No parece que estemos en pareja situación porque los protagonistas actuales tienen otras servidumbres. El tono dramático empleado por Esteban este pasado domingo ante 2.500 afiliados reflejaba la incomodidad en la que se ha ido sumiendo el PNV al seguir apoyando a Sánchez, a pesar de Ábalos, Koldo y Cerdán. «¡Ya van nueve casos abiertos!», clamaba escandalizado por tanto escándalo judicial. Y ahora que la única referencia histórica que le quedaba al PSOE , el imputado Zapatero, se tambalea, el PNV no quiere unir su destino a la agonía de los sanchistas cuando se van fundiendo las últimas luces de la legislatura. Pero hasta aquí pueden leer.
Hace ocho años, el PNV fue de los primeros que cambió de carril cuando apoyó a Pedro Sánchez en su moción de censura contra Rajoy, basándose en una sentencia sobre ‘Gürtel’ que contenía un añadido del juez Ricardo de Prada sobre la presunta ‘caja B’ del PP que le acabó costando una recusación por «alusiones excesivas» en el Tribunal Supremo. Y el PNV dejó en la estacada al presidente popular días después de haber apoyado sus Presupuestos.

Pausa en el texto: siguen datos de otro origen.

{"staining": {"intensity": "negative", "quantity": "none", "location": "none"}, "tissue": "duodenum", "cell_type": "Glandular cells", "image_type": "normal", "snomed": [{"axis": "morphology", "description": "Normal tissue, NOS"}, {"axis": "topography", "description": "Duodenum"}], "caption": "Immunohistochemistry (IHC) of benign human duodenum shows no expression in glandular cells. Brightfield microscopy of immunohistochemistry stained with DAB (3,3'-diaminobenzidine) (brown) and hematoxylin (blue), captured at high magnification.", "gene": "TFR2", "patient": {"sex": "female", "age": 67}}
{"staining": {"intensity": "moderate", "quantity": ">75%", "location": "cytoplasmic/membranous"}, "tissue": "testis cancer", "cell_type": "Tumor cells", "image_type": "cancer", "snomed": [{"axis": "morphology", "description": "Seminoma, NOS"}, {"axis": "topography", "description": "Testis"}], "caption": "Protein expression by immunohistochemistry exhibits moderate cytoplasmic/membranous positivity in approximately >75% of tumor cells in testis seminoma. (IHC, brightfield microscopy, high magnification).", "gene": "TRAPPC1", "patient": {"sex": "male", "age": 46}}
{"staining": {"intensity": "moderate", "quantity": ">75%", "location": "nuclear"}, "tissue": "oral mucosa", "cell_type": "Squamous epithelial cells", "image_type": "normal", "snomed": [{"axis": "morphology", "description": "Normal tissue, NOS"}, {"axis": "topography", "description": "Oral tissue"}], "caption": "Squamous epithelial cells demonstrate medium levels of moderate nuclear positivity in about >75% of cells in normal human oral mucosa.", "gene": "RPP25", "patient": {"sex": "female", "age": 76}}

Ahora, ante esos nueve casos abiertos a los que aludía Esteban, difícilmente se justificaba su falta de reacción y su apoyo a La Moncloa. El caso es que el PNV, desde que optó por el relevo del lehendakari Urkullu, actúa con miedo escénico. Ante la incertidumbre de que su apoyo a un presidente acorralado por la Justicia acabe contaminando sus siglas. Ante la pérdida de votos. Y ante la posibilidad de que Bildu termine por hacerle el ‘sorpasso’.
Lo cierto es que el PNV necesita a Sánchez. Por la negociación de las transferencias pendientes y porque gobierna con los socialistas vascos en Ajuria Enea. Por lo tanto, no serán ellos quienes encabecen una moción de censura, tal como se atrevió a pedirles el exportavoz Anasagasti.
A no ser que Junts, que no las tiene todas consigo con las perspectivas de ascenso de Aliança Catalana, dé un paso adelante y corte el nudo gordiano. Con una moción instrumental a fin de convocar urgentemente elecciones generales. Si esto no ocurre, ¿qué piensa hacer el PNV, aparte de mantener las apariencias? Si es irresponsable alargar esta legislatura, ¿cómo se debe llamar a quienes acompañan al irresponsable?